Ту жанровую неоднозначность, которую автор обозначает в предуведомлении к тексту, необходимо не столько проблематизировать, или обойти стороной, сколько принять как данность. Действительно, рассказы, составившие роман, вполне могли бы (и могут) существовать как отдельные произведения. Собственно, из малой прозы Наталия Кузьмина и вырастает как прозаик — в обоих смыслах, и в генетическом, и в диалектическом. Автору будто бы мало той уже выработанной емкости, иногда совершенно кристаллической сцепленности микроновелл или микроэссе, ей требуется дополнительное измерение, в рамках которого рассказы, становясь главами единого повествования, образуют некую новую связь.

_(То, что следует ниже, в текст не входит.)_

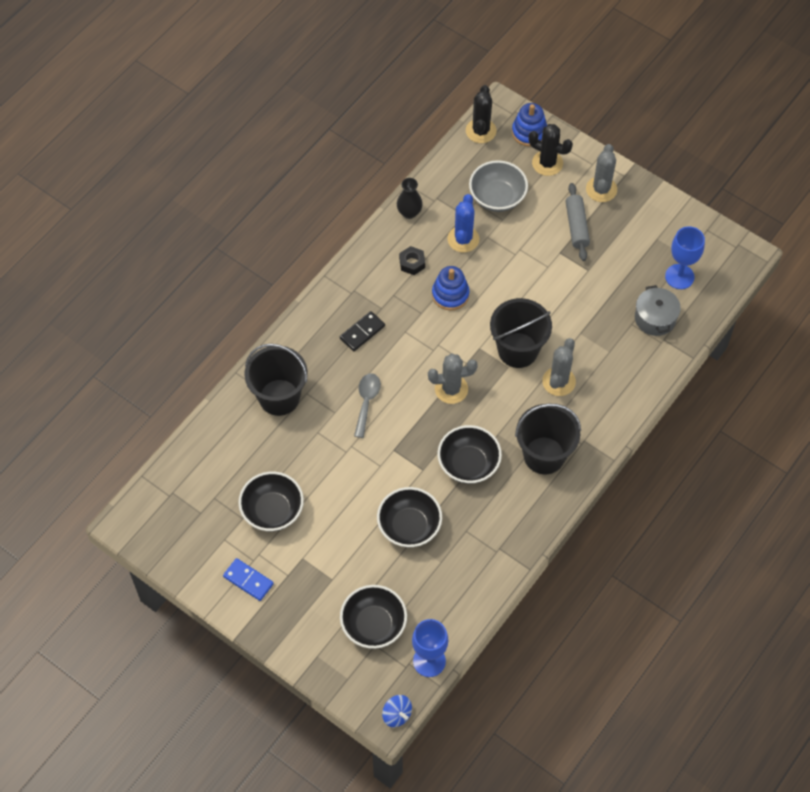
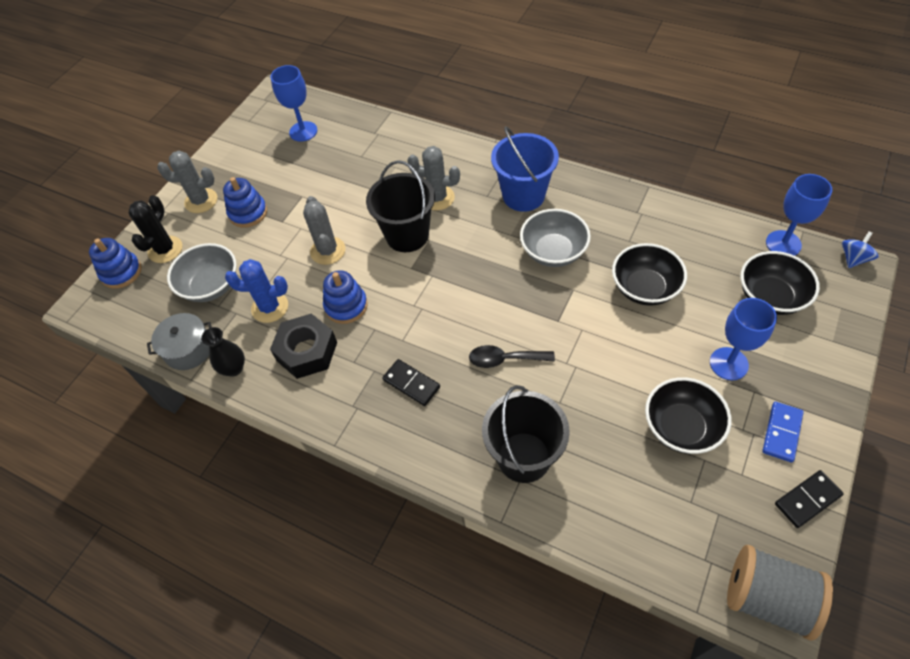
camera: 95 degrees left, 5 degrees down
(137, 521) = (767, 598): none -> grey spool
(193, 575) = (807, 500): none -> black domino
(317, 566) = (728, 363): none -> blue goblet
(366, 402) = (504, 359): grey spoon -> black spoon
(412, 263) = (307, 351): black nut -> black nut, size x1.83
(451, 389) = (468, 283): grey cactus -> grey cactus (328, 251)
(468, 464) = (553, 252): black bowl -> grey bowl
(481, 131) = (115, 318): black cactus -> none
(544, 455) = (523, 195): black bucket -> blue bucket
(577, 226) = (248, 213): grey rolling pin -> blue stacking toy
(655, 318) = (352, 141): grey pot -> grey pot (188, 349)

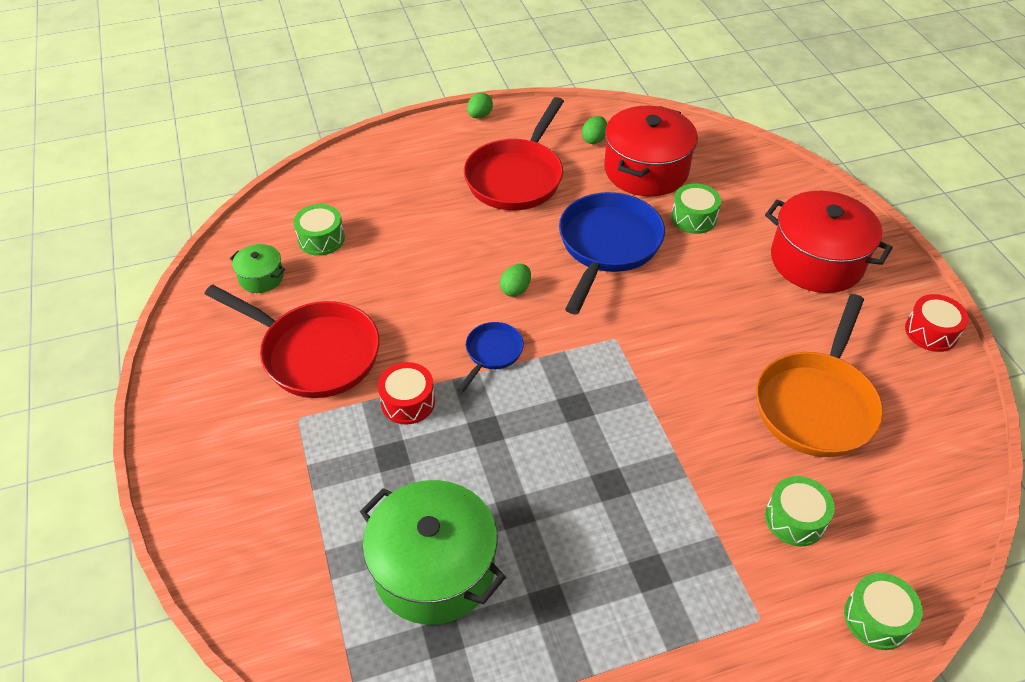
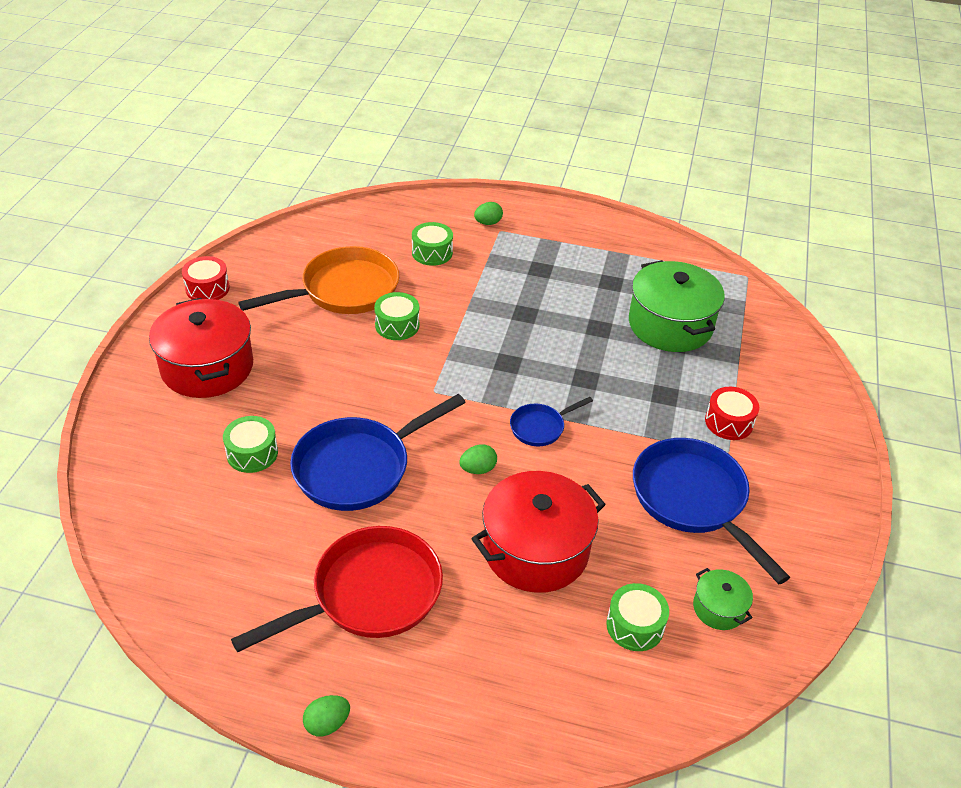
camera: 150 degrees left, 5 degrees down
(314, 353) = (693, 500): red pan -> blue pan
(408, 402) = (632, 424): red drum -> red drum (729, 422)
(594, 139) = (235, 600): green egg -> green egg (488, 223)
(646, 170) = (230, 528): red pot -> red pot (536, 550)
(877, 618) = (440, 207): green drum -> green drum (397, 325)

Названное целостным подчас и становится целостным, подобно тому, как текст формирует реальность, а некая данность, обозначенная de jure, вопреки расхожим представлениям, являет себя и de facto. Автору лучше знать свою интенцию (но не результат ее воплощения, конечно). Прежде чем понять, почему это роман, нам стоит поверить хотя бы на секундочку автору, что это роман, без предъявления всяких доказательств.

И вот, поверив, мы обнаруживаем не только очевидное наличие в книге некоторых сквозных героев (которые, в конце концов, могут быть и просто функцией нарратива или, даже шире, авторского мира, подобно Кроткеру и Клюфф в лирике Георгия Генниса), хотя при этом Сонька, Шурочка, Алик и даже эфемерная Варвара Семеновна вполне психологически опознаваемы (но уж не это точно — главная ценность текстов Наталии Кузьминой).

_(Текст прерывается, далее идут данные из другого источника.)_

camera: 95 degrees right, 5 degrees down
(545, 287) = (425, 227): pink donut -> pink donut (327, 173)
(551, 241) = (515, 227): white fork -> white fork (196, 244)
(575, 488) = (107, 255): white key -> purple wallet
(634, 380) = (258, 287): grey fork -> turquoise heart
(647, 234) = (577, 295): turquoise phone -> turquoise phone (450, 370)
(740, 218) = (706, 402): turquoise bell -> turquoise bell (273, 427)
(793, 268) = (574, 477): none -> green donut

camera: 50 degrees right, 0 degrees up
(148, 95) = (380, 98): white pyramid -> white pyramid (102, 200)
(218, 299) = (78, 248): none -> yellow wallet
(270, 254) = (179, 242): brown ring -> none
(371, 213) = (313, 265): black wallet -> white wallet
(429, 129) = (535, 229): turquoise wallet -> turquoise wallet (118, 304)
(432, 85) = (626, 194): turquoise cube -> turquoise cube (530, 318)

Нет, главная связность «Туры» (смысл заглавия, точнее, можно предположить, лишь одна из возможных расшифровок смысла, коварно уводящая в сторону, обнаруживается в финале первой части) — в зыбкости всего происходящего или кажущегося, в принципиально трансформационном характере описываемого мира. Концептуалистское отношение с вещами и их этикетками подразумевает шизоаналитическую двойственность аналитика и пациента. В письме у Кузьминой (точнее, в методе построения «туры») угадывается концепция Д. Харауэй о «тентакулярном мышлении», когда объективность моделируется наподобие плетения узоров из нитей в игре «Колыбель для кошки» или «веревочка». Конечно же, подобное мышление даже не предполагает какой-либо линейности, в том числе и линейности нарратива, однако сам по себе нарратив никуда не девается, он проступает сквозь косвенные указания на него.

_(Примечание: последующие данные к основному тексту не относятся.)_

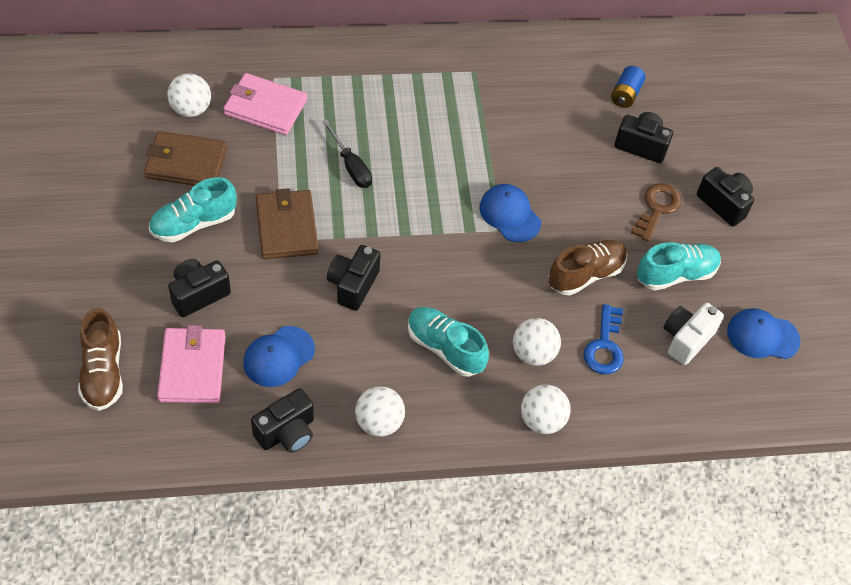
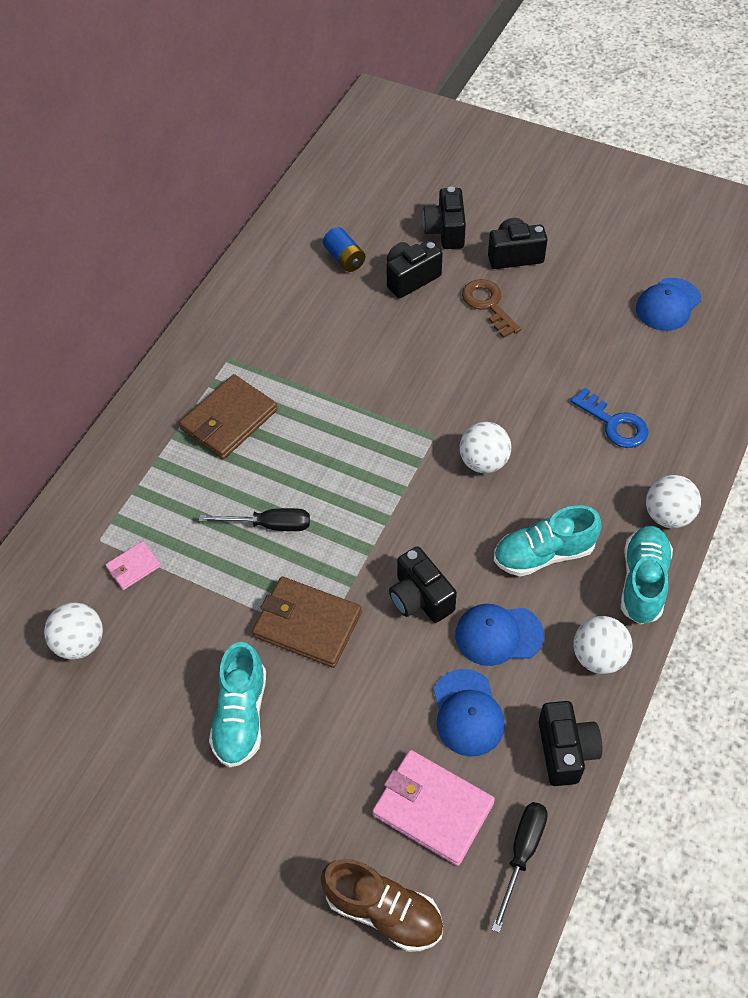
camera: 50 degrees left, 0 degrees up
(186, 163) = (152, 684): brown wallet -> brown wallet (229, 420)
(190, 438) = (522, 853): none -> black screwdriver
(198, 294) = (339, 756): black camera -> black camera (445, 231)
(265, 107) = (133, 567): pink wallet -> pink wallet, size x0.51
(509, 214) = (421, 420): blue cap -> blue cap (498, 635)
(533, 353) = (591, 483): white ball -> white ball (483, 462)
(585, 274) = (527, 396): brown shoe -> none
(675, 274) = (568, 330): turquoise shoe -> turquoise shoe (643, 582)
(686, 339) = (641, 359): white camera -> none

Подобное письмо могло бы быть утомительным, если бы не еще одно важнейшее свойство прозы Кузьминой — характерный для нее «черный юмор» не в распространенном бытовом смысле, но в том, который первично вкладывал в понятие humour noir Андре Бретон, отсылая в свою очередь к Гегелю: «… черный сфинкс объективного юмора неизбежно встретится с белым сфинксом объективного случая, и все то, что суждено будет в дальнейшем создать человечеству, может родиться только из этих объятий». Эта завораживающая объективность у Кузьминой увлекает. «Надо построить уютное пространство, в котором мы могли бы нормально жить», — говорит героиня-трикстер Сонька героине-повествовательнице, объясняя, что такое «тура». Но это уют нередуцируемых данностей, возможных только при снятии всех возможных оппозиций, расщепляющих субъектность.